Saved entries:
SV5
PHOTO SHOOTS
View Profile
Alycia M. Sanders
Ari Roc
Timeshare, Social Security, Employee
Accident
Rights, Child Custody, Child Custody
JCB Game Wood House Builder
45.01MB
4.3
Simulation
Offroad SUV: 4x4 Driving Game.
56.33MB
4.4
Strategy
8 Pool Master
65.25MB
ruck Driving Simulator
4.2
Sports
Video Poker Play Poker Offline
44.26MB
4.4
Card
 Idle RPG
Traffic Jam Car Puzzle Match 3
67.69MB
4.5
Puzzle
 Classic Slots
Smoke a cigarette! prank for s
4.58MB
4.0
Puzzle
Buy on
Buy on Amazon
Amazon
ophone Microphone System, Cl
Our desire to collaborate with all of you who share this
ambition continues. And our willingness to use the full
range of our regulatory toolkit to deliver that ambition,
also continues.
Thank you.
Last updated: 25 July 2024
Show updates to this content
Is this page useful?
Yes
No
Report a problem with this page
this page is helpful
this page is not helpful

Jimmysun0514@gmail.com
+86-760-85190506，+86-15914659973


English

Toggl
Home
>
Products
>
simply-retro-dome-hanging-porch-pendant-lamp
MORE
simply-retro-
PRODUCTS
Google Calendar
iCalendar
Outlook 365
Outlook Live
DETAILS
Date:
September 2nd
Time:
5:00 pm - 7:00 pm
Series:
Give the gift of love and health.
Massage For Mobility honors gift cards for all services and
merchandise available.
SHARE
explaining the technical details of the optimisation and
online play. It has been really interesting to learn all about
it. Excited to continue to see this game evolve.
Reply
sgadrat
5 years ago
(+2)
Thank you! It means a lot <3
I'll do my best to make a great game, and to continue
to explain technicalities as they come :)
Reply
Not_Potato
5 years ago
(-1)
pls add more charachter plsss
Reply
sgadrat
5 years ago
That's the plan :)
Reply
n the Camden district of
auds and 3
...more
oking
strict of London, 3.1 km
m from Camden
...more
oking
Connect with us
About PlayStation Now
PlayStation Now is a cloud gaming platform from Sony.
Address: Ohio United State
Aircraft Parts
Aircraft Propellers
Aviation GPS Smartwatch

--

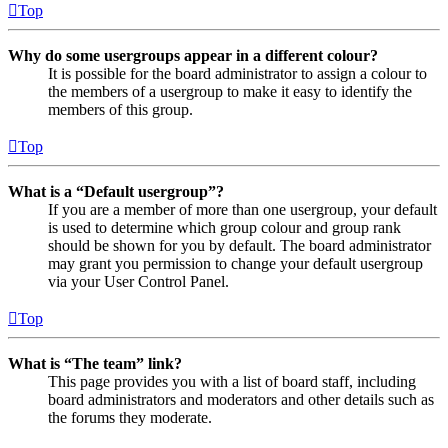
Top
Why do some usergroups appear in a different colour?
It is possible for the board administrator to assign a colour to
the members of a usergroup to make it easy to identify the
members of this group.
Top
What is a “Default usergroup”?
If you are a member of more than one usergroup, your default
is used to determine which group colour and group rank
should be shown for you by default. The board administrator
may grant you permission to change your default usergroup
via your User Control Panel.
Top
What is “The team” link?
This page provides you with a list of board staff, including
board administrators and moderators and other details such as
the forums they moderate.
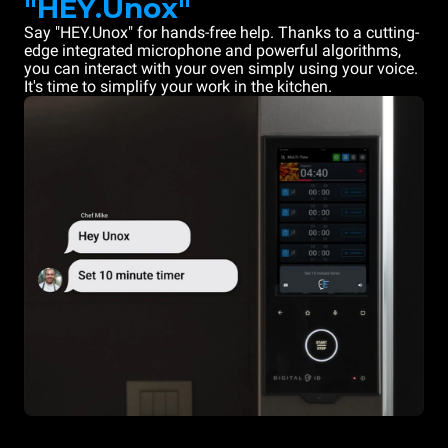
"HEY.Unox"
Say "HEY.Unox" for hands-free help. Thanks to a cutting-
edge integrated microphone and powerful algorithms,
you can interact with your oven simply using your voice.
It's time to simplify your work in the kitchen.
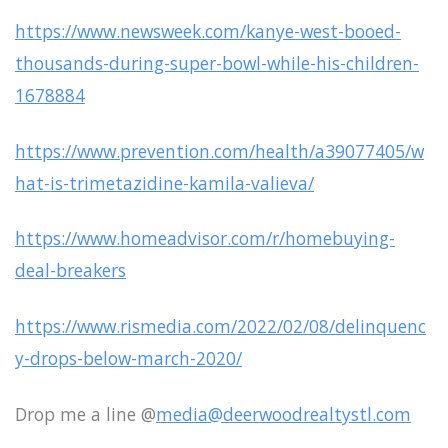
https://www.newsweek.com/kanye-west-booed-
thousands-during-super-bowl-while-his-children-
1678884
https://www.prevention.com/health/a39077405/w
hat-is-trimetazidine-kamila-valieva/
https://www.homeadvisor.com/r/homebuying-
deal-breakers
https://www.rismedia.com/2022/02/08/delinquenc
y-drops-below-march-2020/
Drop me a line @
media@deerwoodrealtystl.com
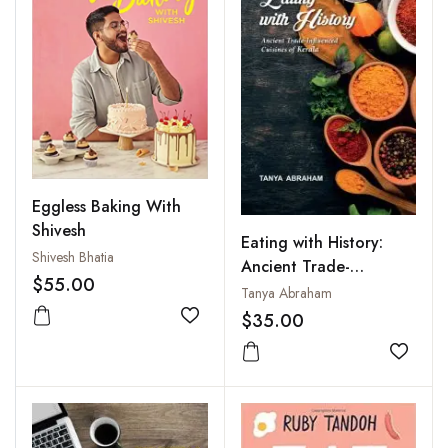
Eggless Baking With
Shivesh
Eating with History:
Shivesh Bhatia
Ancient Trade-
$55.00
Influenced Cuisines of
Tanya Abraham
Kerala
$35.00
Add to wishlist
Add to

--

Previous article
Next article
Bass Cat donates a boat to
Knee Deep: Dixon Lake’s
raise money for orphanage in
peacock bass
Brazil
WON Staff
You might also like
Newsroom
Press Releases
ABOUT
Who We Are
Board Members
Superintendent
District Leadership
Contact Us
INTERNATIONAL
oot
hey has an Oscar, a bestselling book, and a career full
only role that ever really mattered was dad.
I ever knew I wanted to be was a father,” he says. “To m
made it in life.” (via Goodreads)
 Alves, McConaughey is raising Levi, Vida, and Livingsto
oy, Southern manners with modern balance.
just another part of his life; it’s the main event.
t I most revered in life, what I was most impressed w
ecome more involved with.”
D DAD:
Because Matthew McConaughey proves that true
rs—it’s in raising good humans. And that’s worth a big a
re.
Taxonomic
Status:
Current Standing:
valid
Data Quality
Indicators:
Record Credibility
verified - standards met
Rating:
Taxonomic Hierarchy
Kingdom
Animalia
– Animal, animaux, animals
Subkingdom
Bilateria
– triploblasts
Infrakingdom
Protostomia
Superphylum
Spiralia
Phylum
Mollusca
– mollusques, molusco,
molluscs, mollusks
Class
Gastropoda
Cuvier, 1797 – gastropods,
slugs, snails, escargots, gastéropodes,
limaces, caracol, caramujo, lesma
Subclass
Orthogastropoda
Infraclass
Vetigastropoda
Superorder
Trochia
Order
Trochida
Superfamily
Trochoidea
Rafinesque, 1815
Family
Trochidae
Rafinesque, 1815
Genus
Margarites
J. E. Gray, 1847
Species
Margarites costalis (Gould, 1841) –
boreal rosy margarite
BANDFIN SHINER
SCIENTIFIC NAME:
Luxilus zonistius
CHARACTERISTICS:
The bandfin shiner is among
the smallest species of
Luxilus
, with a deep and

§ About this exercise:
Write out every line of the data that holds the word "McConaughey".

§ Solution to this exercise:
 Alves, McConaughey is raising Levi, Vida, and Livingsto
Because Matthew McConaughey proves that true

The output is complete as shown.